• _Problem_
Transcribe the lines accompanying each of the following items verbatim, omitting the pictures from your answer.

- - -

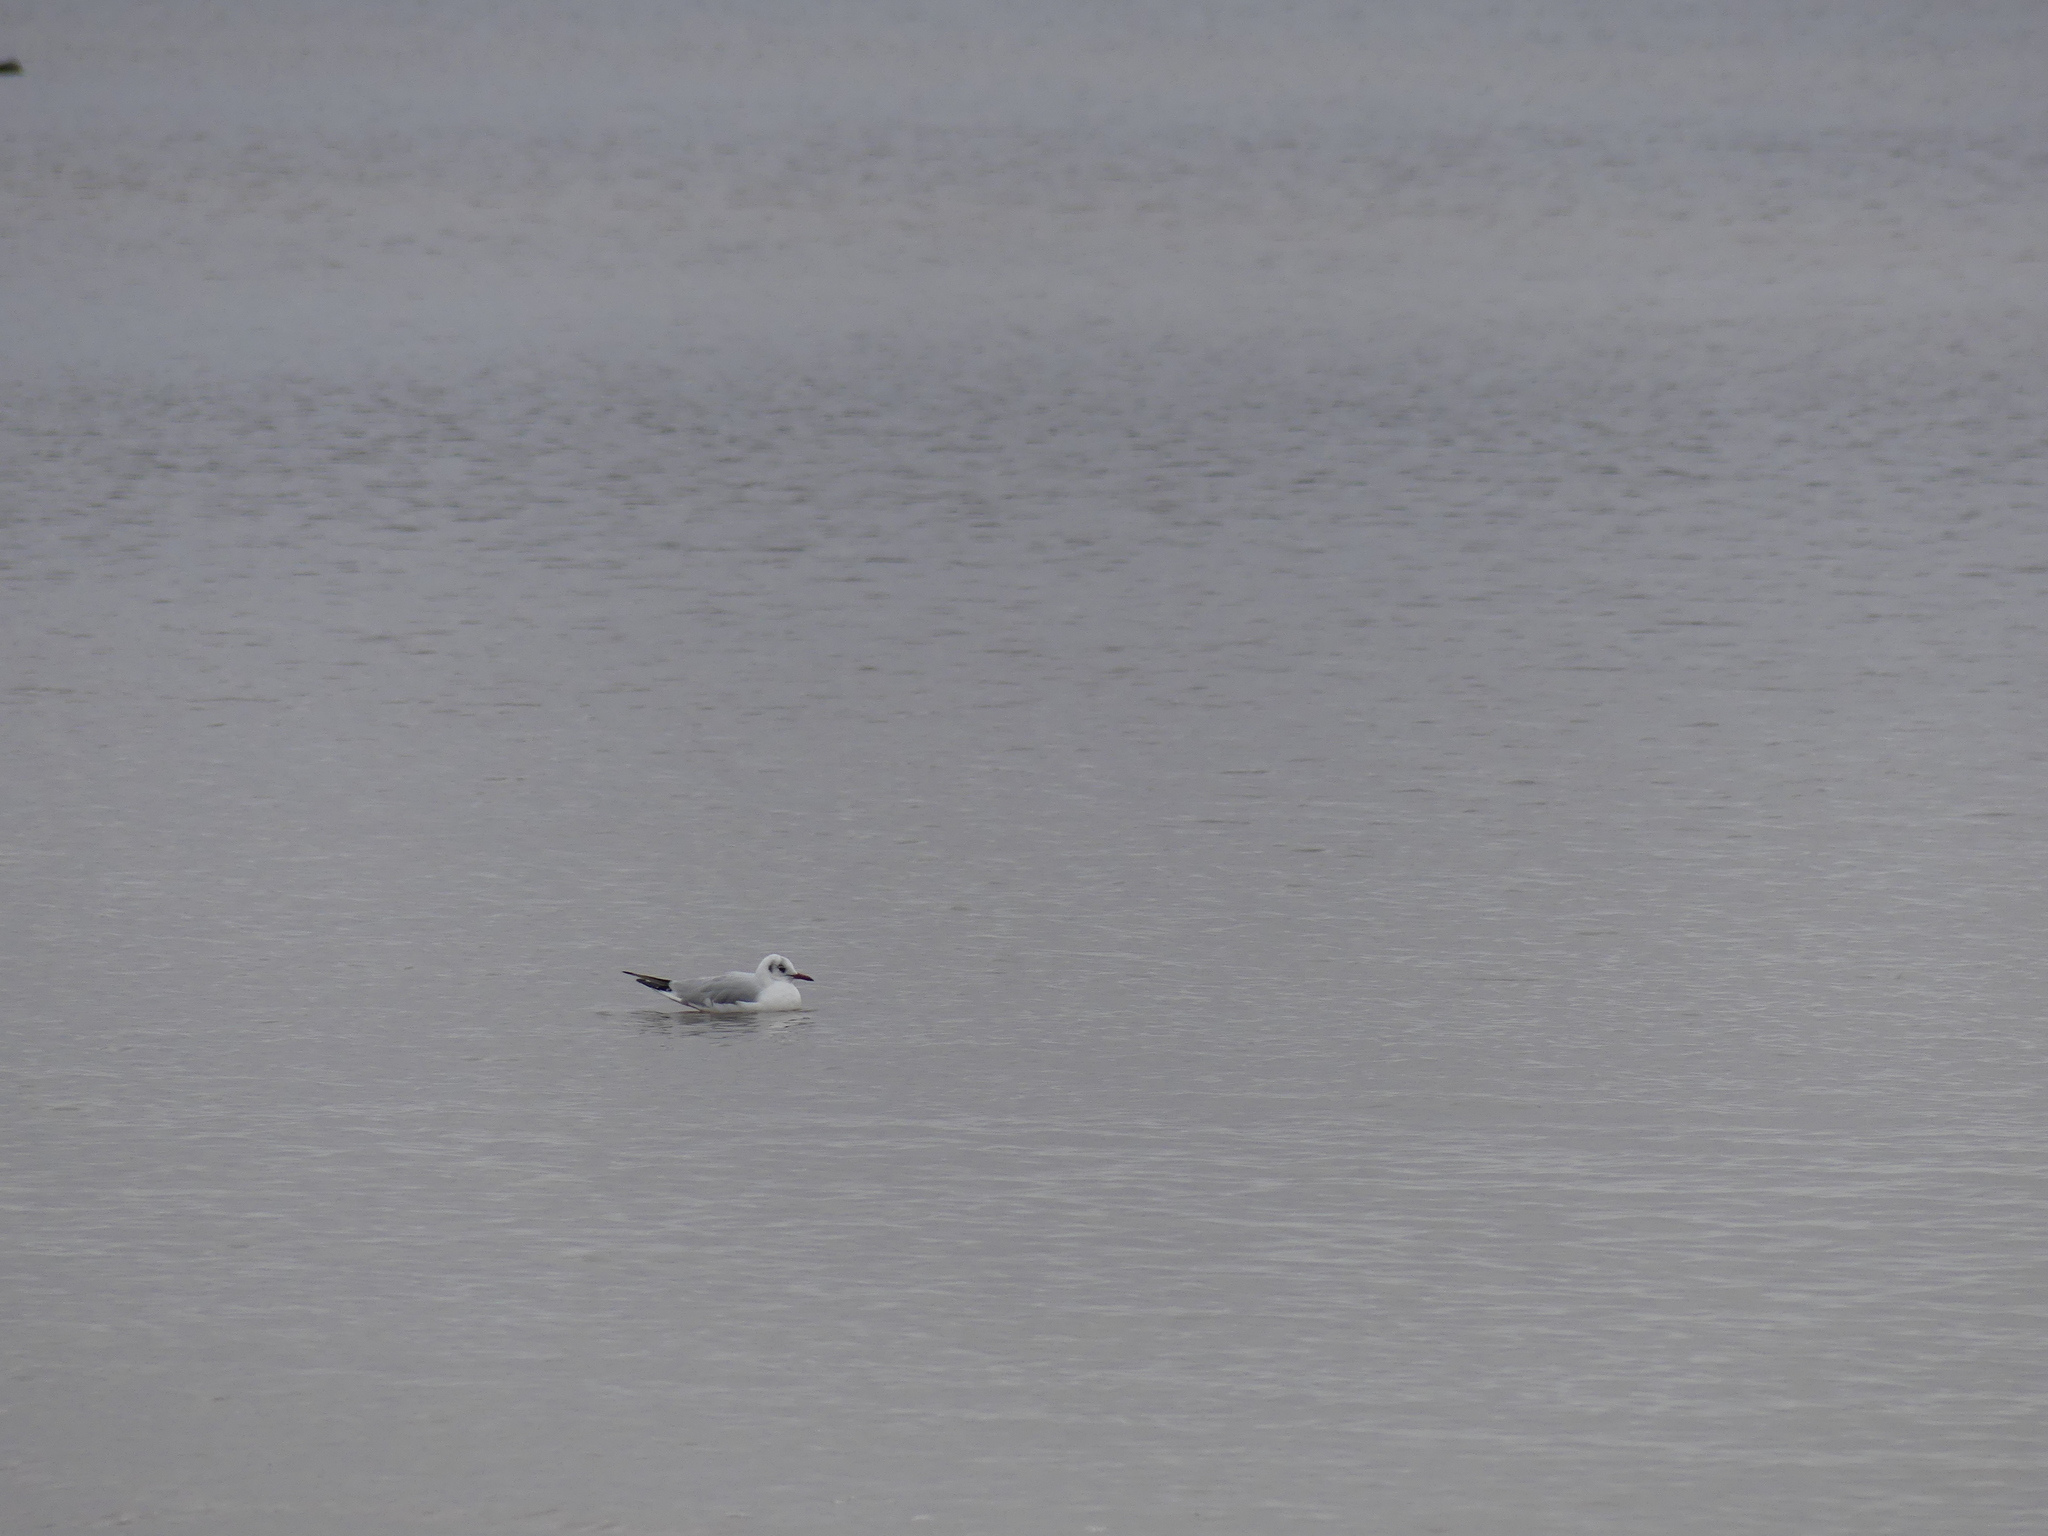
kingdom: Animalia
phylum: Chordata
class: Aves
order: Charadriiformes
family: Laridae
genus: Chroicocephalus
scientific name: Chroicocephalus ridibundus
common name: Black-headed gull
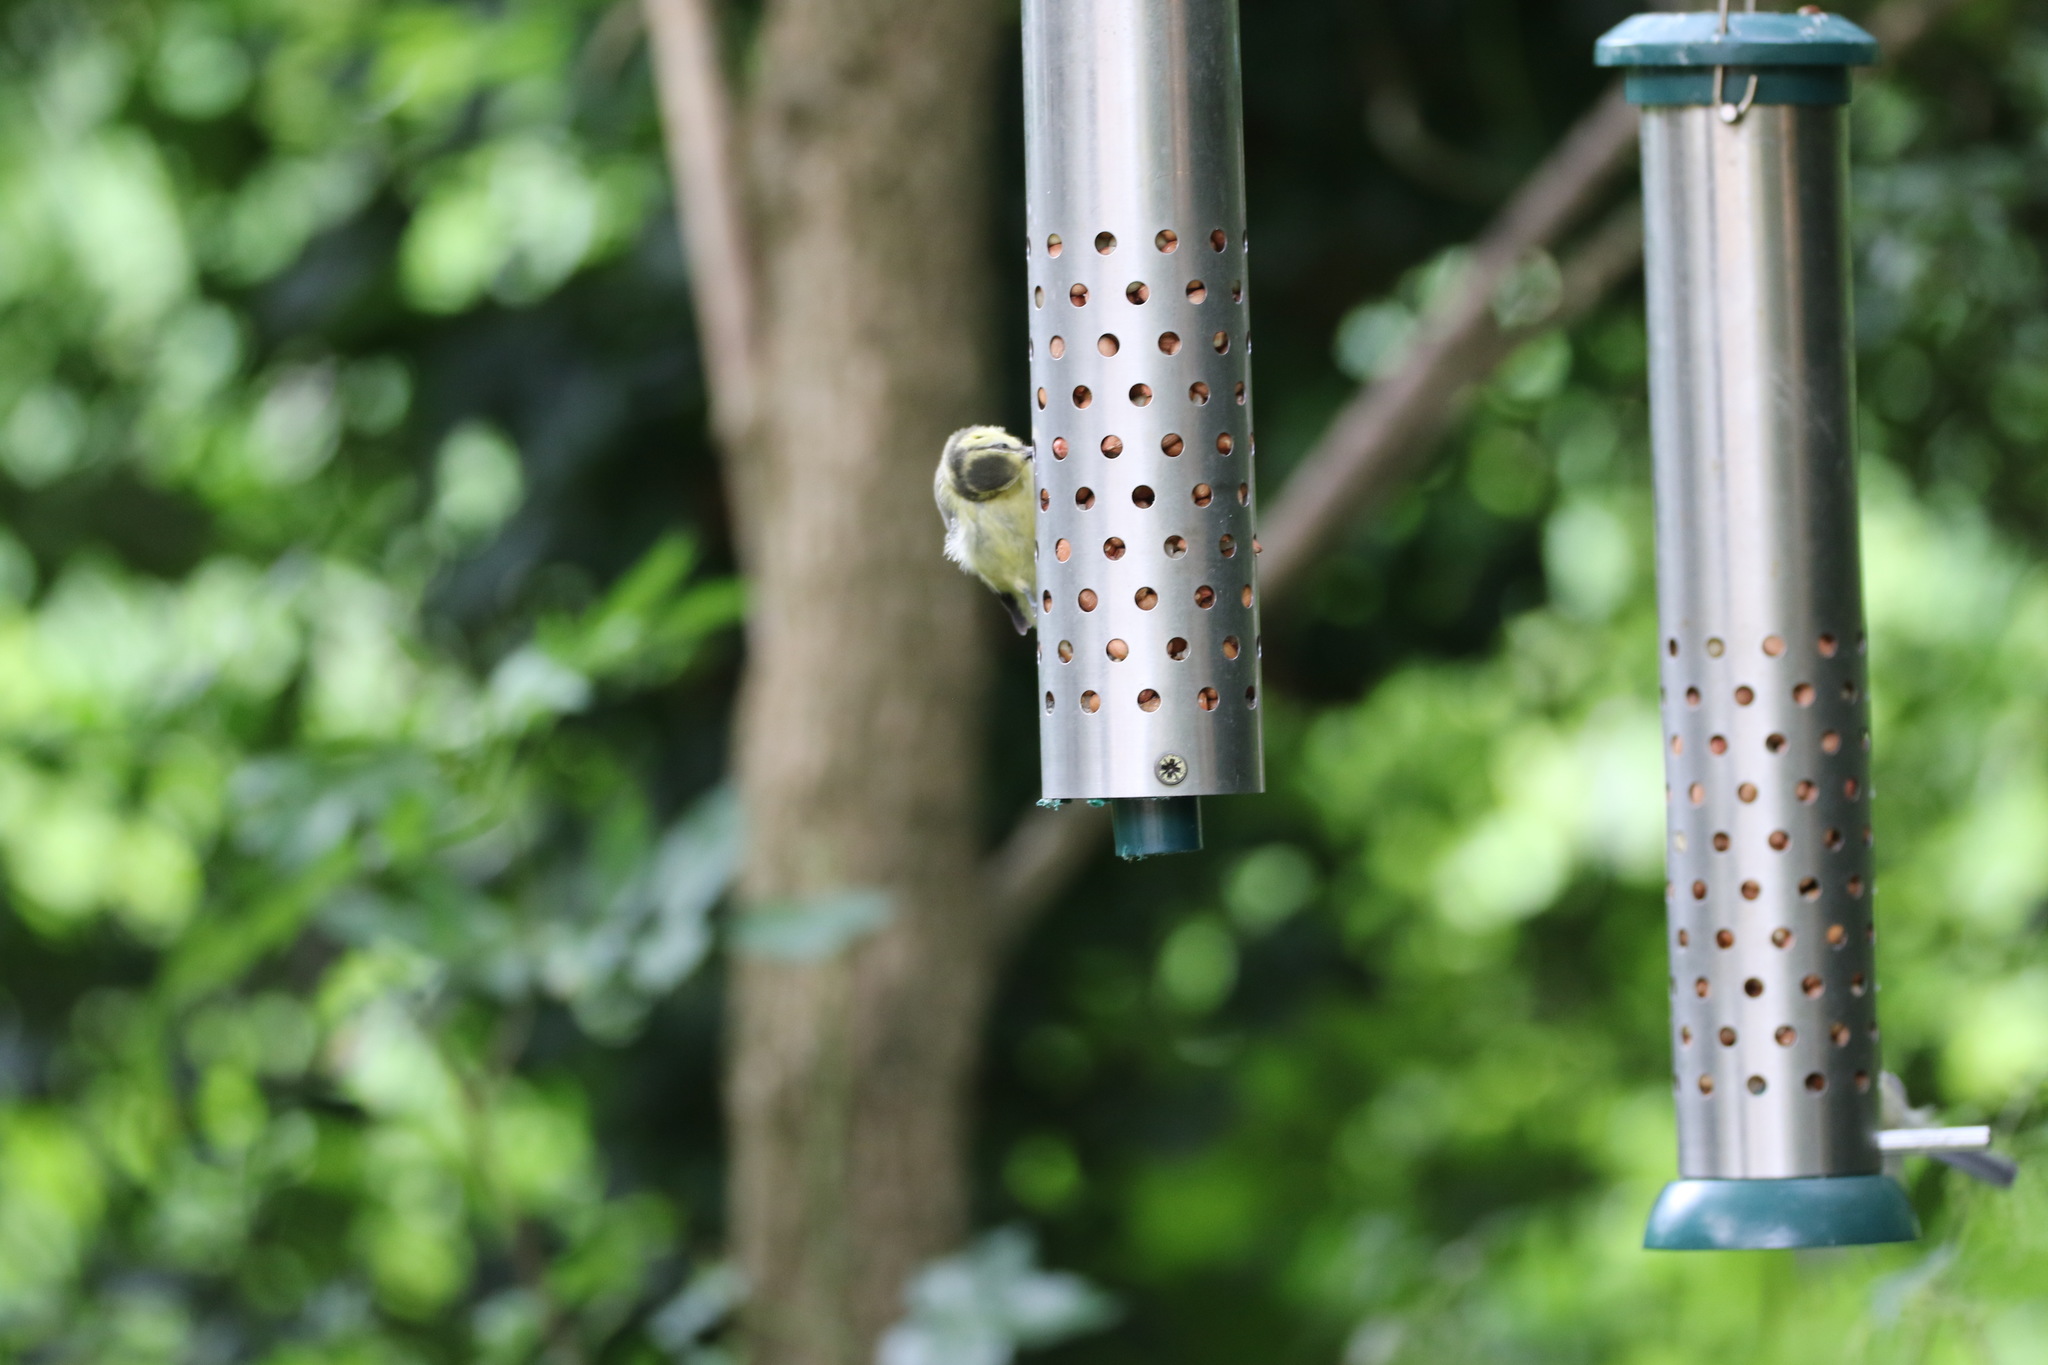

- - -

• _Task response_
kingdom: Animalia
phylum: Chordata
class: Aves
order: Charadriiformes
family: Laridae
genus: Chroicocephalus
scientific name: Chroicocephalus ridibundus
common name: Black-headed gull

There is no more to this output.